伊奢最后一句话沉着而郑重:“蓁宁,保证他的安全,直到随扈侍卫抵达。”
杜柏钦视线有些模糊,车子开得歪歪扭扭,沿路车辆纷纷躲让,喇叭声不悦地响起。
蓁宁远远看到前方公路的一旁,有几辆车子开着双闪灯停靠在路边,几位穿着深蓝色制服的警察在来回走动。
蓁宁瞪大眼睛仔细辨认,确认那就是普通的交通警察。
仿佛漫长跋涉终于见到曙光,她大叫:“柏钦,停车!”
杜柏钦凭借着身体的最后一丝本能,一脚直直踩下刹车,将车停在了应急车带。
这里已经是康铎城区管辖地区。
路边灯光照射,周围都是闪烁车流。
安全了。
杜柏钦瞬间倒在方向盘上,爆发一般地剧烈咳嗽起来。
蓁宁迅速挂空档拉手刹停好车子,伸手过去轻轻地拍他的背:“你怎么样?”
探手一触碰到他的背部,蓁宁忍不住低吸了一口气。
他整个背都是湿的。
整个人仿佛刚刚从水里捞出来,冰水浸泡过一般的寒冷。
杜柏钦浑身都在颤抖,已经说不出话来。
蓁宁慌忙倾身扶住他,杜柏钦身体僵硬地撑了两秒,随即衰弱无力地倒在了她的身上。
蓁宁扶着他的肩膀,让他靠在她的身上,他脸上呈现出了可怕青灰色,唇色是淡淡的绀紫。
旧疾复发得厉害,他痛得几乎昏厥,背上已经被冷汗浸得湿透。
杜柏钦意识开始慢慢溃散。
他虚弱地往她怀中靠,依稀的意识里,感觉到蓁宁小心翼翼地抱着他,她的怀中有着熟悉的温柔和暖意,带着淡淡的花香。
这温软馨香的怀抱令他觉得安心,忍不住慢慢闭起了眼睛,任由自己疲倦乏力的身体靠在了她的双臂,甚至连那肆虐的疼痛,也渐渐感觉不到了。
蓁宁眼睛里涌出泪水,模糊了四周的景象,她轻柔地抚摸他的脸颊:“你再忍一会儿,他们马上就到……”

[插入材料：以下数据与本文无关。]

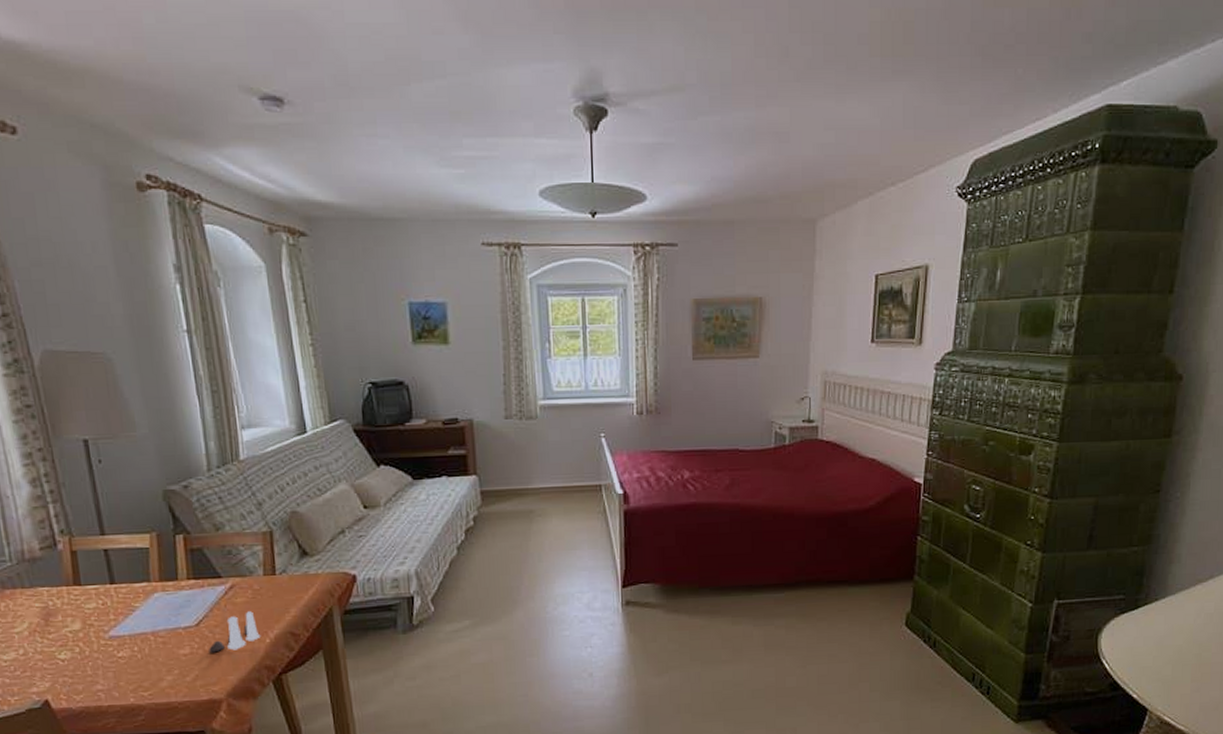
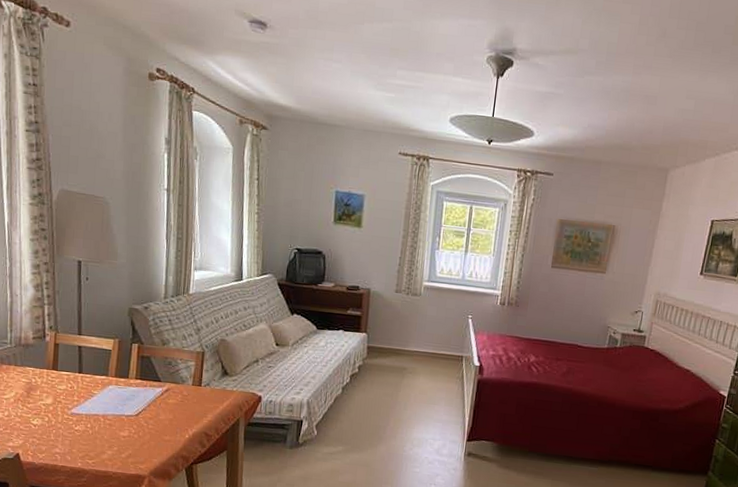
salt and pepper shaker set: present [209,611,261,653] -> none [142,411,183,440]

杜柏钦靠在她怀里虚弱闷哑地咳着,后背忽然痉挛地一抽,蓁宁低头——看到一口血从他喉中咳出,染在他白色衬衣的领子,苍白的手指,溅落在自己的黑色外套上。
丝丝缕缕地在眼前漫延开来。
那样颓靡的艳红色。
深深地刺痛了她的眼。
蓁宁满眼的泪水四溢,触目所望的整个世界,都倒映成了一片刺骨的红。

☆、62

蓁宁满眼的泪水四溢,触目所望的整个世界,倒映成了一片刺骨的红。
心脏仿佛被一记闷雷击中,蓁宁瞬间连心跳都忘记了。
下一刻她迅速抬起手,狠狠地冲着手腕咬了一口,强烈痛楚拉回了她慌乱的神志,蓁宁一把抹干眼泪,脑海里掠过的惊恐被她死死压下,她快速地检视了一圈车子,他还在卡在驾驶座,这样的体位要急救实在危险。
警察早已注意到了这辆停在路边异常显眼的名贵越野车,徘徊了一会儿,一位长官走到他们的车旁,敲了敲车窗。

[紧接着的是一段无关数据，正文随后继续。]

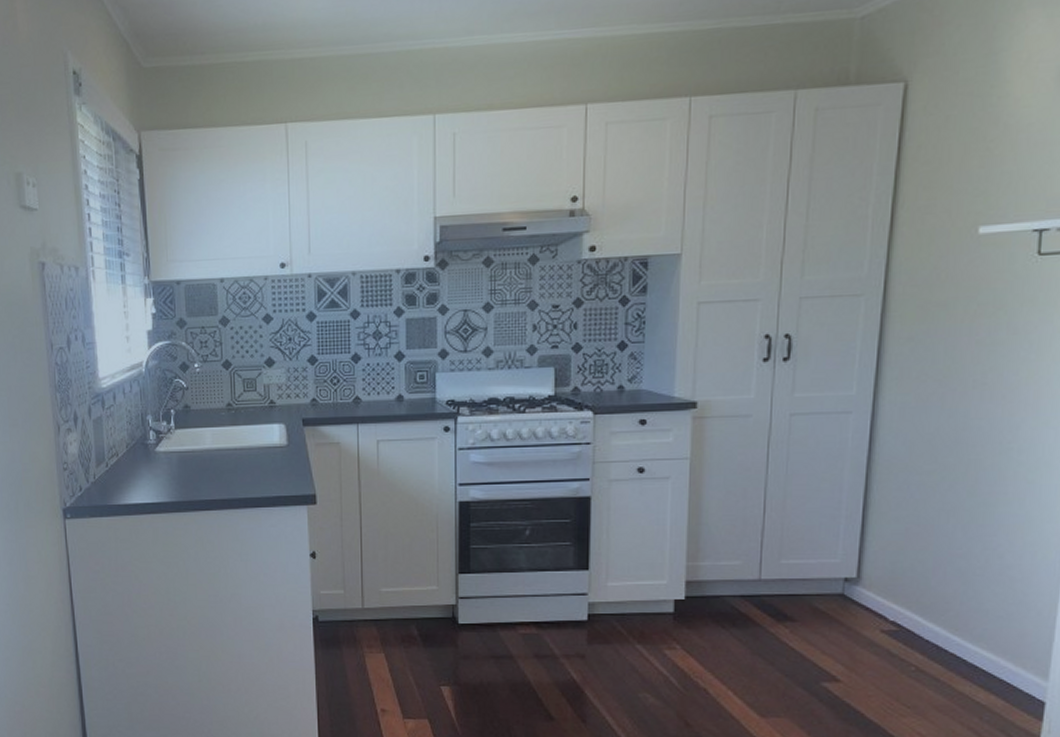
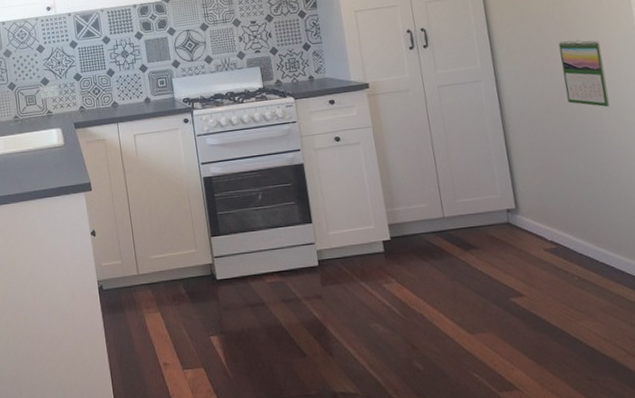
calendar: none [965,367,1033,462] -> present [558,40,610,108]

蓁宁看了一眼窗外,怀中是失去了任何抵抗能力的杜柏钦,脑中浮现伊奢的话,就在这一刻,她决定赌一把。
她一手把枪揣进了口袋,反手推开了车门。
一位警察冲她敬礼:“女士。”
蓁宁的话语急促而简洁:“警官,这里有病人,我需要帮助。”
警察看了一眼车内,立刻冲着身后大叫一声:“伙计,打电话叫救护车!”
蓁宁马上说:“请您帮我把他移到后座。”
警察叫来了一个同伴,蓁宁打开后座车门,他们把他抱进了后座。
警察看着那个瘦瘦弱弱的女孩子,绕过车尾飞快地跑到这一头,苍白脸上神色紧张,一双清亮眼眸却是不屈不挠的坚定,有些同情地问:“我还为你做什么?”
蓁宁声音颤抖,却很有力:“请把那个黑色的包递给我。”
后座无比宽敞,她跪在他的身旁,放平他的身体,抬手使他的头部后仰,然后迅速地塞垫了一个枕头,掰开他的口腔,检查他的呼吸情况。

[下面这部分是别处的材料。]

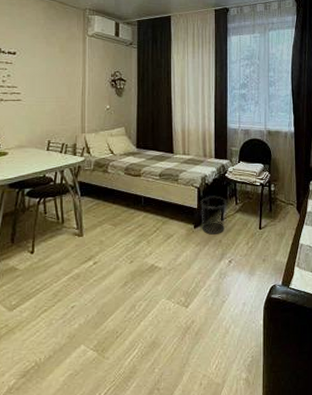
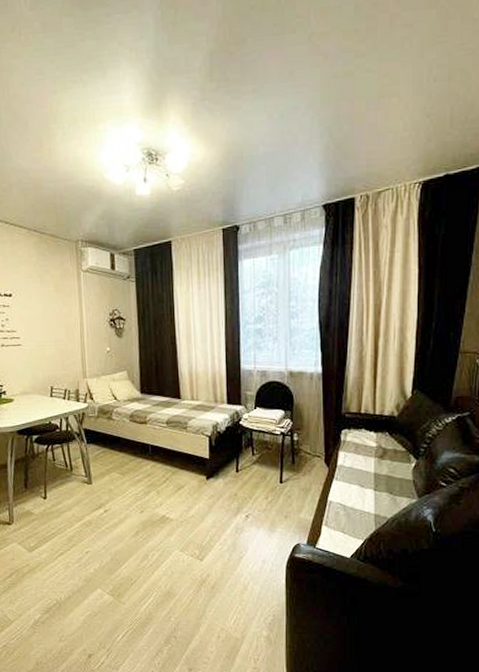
waste bin: present [200,196,227,235] -> none [212,445,242,487]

杜柏钦微闭着眼,已经陷入了昏迷,确认他微弱呼吸还是通畅的,蓁宁扔掉棉签:“那个白色的机器移过来。”
蓁宁扭开储氧机,打开流量表,仔细调节氧流量,她的动作也不娴熟,手更是抖得厉害,做了一半球囊差点掉在了地上。
蹲在车门旁的警察眼疾手快地替她拿起。
蓁宁装上面罩,挤压气囊,抬起他的下颌,将灌满氧气的面罩覆盖在了他的脸部。
他面部的紫绀稍稍消退。
他的车上连抢救设施都时刻备着,真不知身体坏到何种地步。
蓁宁大气也不敢出,左手紧紧地握着他的手,眼光一刻不停地看他的脸,一下一下地专注捏着。
耳边听到一阵尖锐的刹车声,然后是警察大声呵斥的声音,有男人不断交谈的声音,飞快跑过来的脚步声,是伊奢在喊:“蓁宁!”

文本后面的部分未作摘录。